Electronics engineering source data
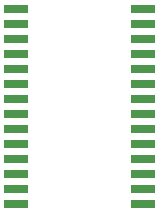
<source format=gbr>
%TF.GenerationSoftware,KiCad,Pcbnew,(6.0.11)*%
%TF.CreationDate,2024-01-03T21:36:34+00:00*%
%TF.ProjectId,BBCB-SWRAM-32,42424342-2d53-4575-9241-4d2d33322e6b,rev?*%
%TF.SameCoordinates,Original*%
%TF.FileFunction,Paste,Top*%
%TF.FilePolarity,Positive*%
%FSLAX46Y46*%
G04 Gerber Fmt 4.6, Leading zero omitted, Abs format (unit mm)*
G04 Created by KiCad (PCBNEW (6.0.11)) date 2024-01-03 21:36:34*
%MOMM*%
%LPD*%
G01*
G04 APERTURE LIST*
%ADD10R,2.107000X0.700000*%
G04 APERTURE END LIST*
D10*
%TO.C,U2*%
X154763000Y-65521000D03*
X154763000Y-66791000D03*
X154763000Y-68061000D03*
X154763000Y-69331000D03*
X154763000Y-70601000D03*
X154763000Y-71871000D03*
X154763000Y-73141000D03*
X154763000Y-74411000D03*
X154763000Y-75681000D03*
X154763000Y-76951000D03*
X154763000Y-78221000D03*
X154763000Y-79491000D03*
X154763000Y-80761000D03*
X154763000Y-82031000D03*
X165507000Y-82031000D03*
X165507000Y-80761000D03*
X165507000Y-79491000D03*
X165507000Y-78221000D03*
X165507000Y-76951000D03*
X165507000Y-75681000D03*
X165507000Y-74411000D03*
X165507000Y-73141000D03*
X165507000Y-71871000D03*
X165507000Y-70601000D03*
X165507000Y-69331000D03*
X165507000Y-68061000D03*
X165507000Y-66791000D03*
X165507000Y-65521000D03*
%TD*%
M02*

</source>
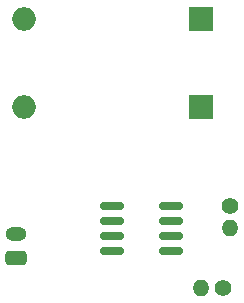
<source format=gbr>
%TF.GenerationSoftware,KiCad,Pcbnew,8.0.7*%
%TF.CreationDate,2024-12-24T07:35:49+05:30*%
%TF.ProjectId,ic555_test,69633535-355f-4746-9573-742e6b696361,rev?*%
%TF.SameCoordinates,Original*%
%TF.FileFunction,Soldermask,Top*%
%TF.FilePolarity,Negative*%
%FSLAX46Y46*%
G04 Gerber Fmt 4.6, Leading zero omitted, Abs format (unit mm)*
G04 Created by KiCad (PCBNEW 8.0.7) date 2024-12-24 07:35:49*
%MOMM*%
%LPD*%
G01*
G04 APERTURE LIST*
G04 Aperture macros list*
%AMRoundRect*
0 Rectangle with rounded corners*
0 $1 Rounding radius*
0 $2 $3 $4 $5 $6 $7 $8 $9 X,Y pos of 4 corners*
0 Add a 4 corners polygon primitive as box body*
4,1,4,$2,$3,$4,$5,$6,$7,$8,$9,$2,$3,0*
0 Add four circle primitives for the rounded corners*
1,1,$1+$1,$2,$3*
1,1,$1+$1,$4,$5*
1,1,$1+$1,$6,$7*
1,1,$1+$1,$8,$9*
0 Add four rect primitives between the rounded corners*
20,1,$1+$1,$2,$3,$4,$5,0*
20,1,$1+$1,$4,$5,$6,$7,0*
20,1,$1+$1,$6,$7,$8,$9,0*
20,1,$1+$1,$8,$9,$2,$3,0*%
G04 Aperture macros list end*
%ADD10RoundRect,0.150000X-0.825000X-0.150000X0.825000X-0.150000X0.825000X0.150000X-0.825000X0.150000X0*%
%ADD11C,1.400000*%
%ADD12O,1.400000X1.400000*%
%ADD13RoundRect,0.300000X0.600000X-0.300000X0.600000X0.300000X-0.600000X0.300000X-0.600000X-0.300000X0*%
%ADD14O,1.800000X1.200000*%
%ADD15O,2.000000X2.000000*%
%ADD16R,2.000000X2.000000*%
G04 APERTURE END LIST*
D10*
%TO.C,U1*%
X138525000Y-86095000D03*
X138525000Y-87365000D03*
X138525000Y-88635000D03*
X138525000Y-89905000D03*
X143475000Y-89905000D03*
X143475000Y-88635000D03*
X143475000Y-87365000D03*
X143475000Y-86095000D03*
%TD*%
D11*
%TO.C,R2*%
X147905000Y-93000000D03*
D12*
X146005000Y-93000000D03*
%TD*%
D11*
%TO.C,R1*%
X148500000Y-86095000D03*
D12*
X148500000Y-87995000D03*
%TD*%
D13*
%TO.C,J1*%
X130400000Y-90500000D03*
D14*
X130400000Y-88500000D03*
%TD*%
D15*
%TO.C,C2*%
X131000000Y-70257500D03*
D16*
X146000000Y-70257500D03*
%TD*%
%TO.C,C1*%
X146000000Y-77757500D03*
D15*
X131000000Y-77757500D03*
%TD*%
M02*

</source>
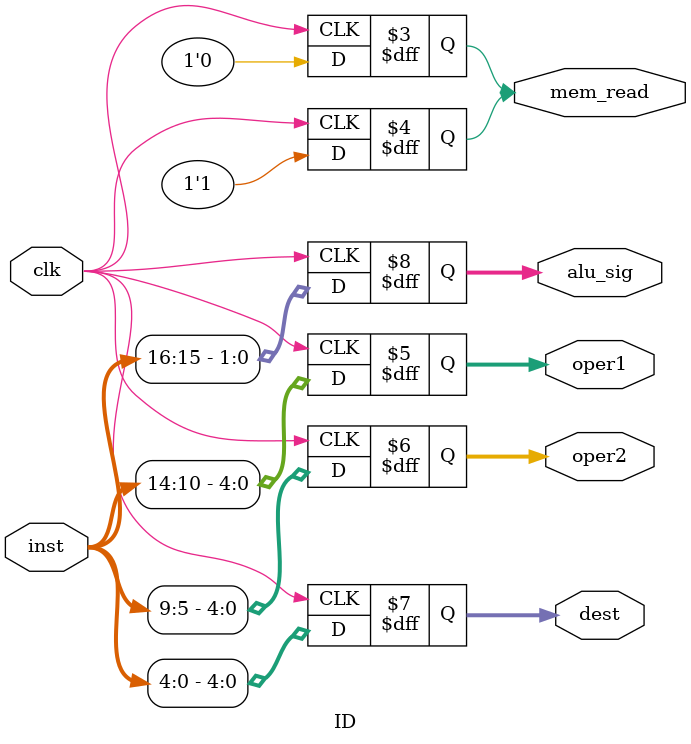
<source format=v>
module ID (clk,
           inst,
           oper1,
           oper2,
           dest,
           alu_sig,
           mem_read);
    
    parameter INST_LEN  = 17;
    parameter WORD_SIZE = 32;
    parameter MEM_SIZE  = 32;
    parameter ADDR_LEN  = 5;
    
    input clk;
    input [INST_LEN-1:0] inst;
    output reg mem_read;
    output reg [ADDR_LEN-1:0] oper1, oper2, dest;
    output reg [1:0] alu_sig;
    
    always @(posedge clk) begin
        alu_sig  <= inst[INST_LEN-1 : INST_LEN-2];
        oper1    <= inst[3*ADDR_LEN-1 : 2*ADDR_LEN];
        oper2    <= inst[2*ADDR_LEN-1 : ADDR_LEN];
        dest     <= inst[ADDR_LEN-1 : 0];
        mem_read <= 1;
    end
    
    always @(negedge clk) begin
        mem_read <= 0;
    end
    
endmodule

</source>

### What is expected
Leave out the pictures and retype every line above exactly.

### Output of the task
<source format=gbr>
%TF.GenerationSoftware,KiCad,Pcbnew,(6.0.11)*%
%TF.CreationDate,2024-01-03T21:36:34+00:00*%
%TF.ProjectId,BBCB-SWRAM-32,42424342-2d53-4575-9241-4d2d33322e6b,rev?*%
%TF.SameCoordinates,Original*%
%TF.FileFunction,Paste,Top*%
%TF.FilePolarity,Positive*%
%FSLAX46Y46*%
G04 Gerber Fmt 4.6, Leading zero omitted, Abs format (unit mm)*
G04 Created by KiCad (PCBNEW (6.0.11)) date 2024-01-03 21:36:34*
%MOMM*%
%LPD*%
G01*
G04 APERTURE LIST*
%ADD10R,2.107000X0.700000*%
G04 APERTURE END LIST*
D10*
%TO.C,U2*%
X154763000Y-65521000D03*
X154763000Y-66791000D03*
X154763000Y-68061000D03*
X154763000Y-69331000D03*
X154763000Y-70601000D03*
X154763000Y-71871000D03*
X154763000Y-73141000D03*
X154763000Y-74411000D03*
X154763000Y-75681000D03*
X154763000Y-76951000D03*
X154763000Y-78221000D03*
X154763000Y-79491000D03*
X154763000Y-80761000D03*
X154763000Y-82031000D03*
X165507000Y-82031000D03*
X165507000Y-80761000D03*
X165507000Y-79491000D03*
X165507000Y-78221000D03*
X165507000Y-76951000D03*
X165507000Y-75681000D03*
X165507000Y-74411000D03*
X165507000Y-73141000D03*
X165507000Y-71871000D03*
X165507000Y-70601000D03*
X165507000Y-69331000D03*
X165507000Y-68061000D03*
X165507000Y-66791000D03*
X165507000Y-65521000D03*
%TD*%
M02*

</source>
<source format=gbr>
%TF.GenerationSoftware,KiCad,Pcbnew,8.0.7*%
%TF.CreationDate,2024-12-24T07:35:49+05:30*%
%TF.ProjectId,ic555_test,69633535-355f-4746-9573-742e6b696361,rev?*%
%TF.SameCoordinates,Original*%
%TF.FileFunction,Soldermask,Top*%
%TF.FilePolarity,Negative*%
%FSLAX46Y46*%
G04 Gerber Fmt 4.6, Leading zero omitted, Abs format (unit mm)*
G04 Created by KiCad (PCBNEW 8.0.7) date 2024-12-24 07:35:49*
%MOMM*%
%LPD*%
G01*
G04 APERTURE LIST*
G04 Aperture macros list*
%AMRoundRect*
0 Rectangle with rounded corners*
0 $1 Rounding radius*
0 $2 $3 $4 $5 $6 $7 $8 $9 X,Y pos of 4 corners*
0 Add a 4 corners polygon primitive as box body*
4,1,4,$2,$3,$4,$5,$6,$7,$8,$9,$2,$3,0*
0 Add four circle primitives for the rounded corners*
1,1,$1+$1,$2,$3*
1,1,$1+$1,$4,$5*
1,1,$1+$1,$6,$7*
1,1,$1+$1,$8,$9*
0 Add four rect primitives between the rounded corners*
20,1,$1+$1,$2,$3,$4,$5,0*
20,1,$1+$1,$4,$5,$6,$7,0*
20,1,$1+$1,$6,$7,$8,$9,0*
20,1,$1+$1,$8,$9,$2,$3,0*%
G04 Aperture macros list end*
%ADD10RoundRect,0.150000X-0.825000X-0.150000X0.825000X-0.150000X0.825000X0.150000X-0.825000X0.150000X0*%
%ADD11C,1.400000*%
%ADD12O,1.400000X1.400000*%
%ADD13RoundRect,0.300000X0.600000X-0.300000X0.600000X0.300000X-0.600000X0.300000X-0.600000X-0.300000X0*%
%ADD14O,1.800000X1.200000*%
%ADD15O,2.000000X2.000000*%
%ADD16R,2.000000X2.000000*%
G04 APERTURE END LIST*
D10*
%TO.C,U1*%
X138525000Y-86095000D03*
X138525000Y-87365000D03*
X138525000Y-88635000D03*
X138525000Y-89905000D03*
X143475000Y-89905000D03*
X143475000Y-88635000D03*
X143475000Y-87365000D03*
X143475000Y-86095000D03*
%TD*%
D11*
%TO.C,R2*%
X147905000Y-93000000D03*
D12*
X146005000Y-93000000D03*
%TD*%
D11*
%TO.C,R1*%
X148500000Y-86095000D03*
D12*
X148500000Y-87995000D03*
%TD*%
D13*
%TO.C,J1*%
X130400000Y-90500000D03*
D14*
X130400000Y-88500000D03*
%TD*%
D15*
%TO.C,C2*%
X131000000Y-70257500D03*
D16*
X146000000Y-70257500D03*
%TD*%
%TO.C,C1*%
X146000000Y-77757500D03*
D15*
X131000000Y-77757500D03*
%TD*%
M02*

</source>
<source format=v>
module ID (clk,
           inst,
           oper1,
           oper2,
           dest,
           alu_sig,
           mem_read);
    
    parameter INST_LEN  = 17;
    parameter WORD_SIZE = 32;
    parameter MEM_SIZE  = 32;
    parameter ADDR_LEN  = 5;
    
    input clk;
    input [INST_LEN-1:0] inst;
    output reg mem_read;
    output reg [ADDR_LEN-1:0] oper1, oper2, dest;
    output reg [1:0] alu_sig;
    
    always @(posedge clk) begin
        alu_sig  <= inst[INST_LEN-1 : INST_LEN-2];
        oper1    <= inst[3*ADDR_LEN-1 : 2*ADDR_LEN];
        oper2    <= inst[2*ADDR_LEN-1 : ADDR_LEN];
        dest     <= inst[ADDR_LEN-1 : 0];
        mem_read <= 1;
    end
    
    always @(negedge clk) begin
        mem_read <= 0;
    end
    
endmodule

</source>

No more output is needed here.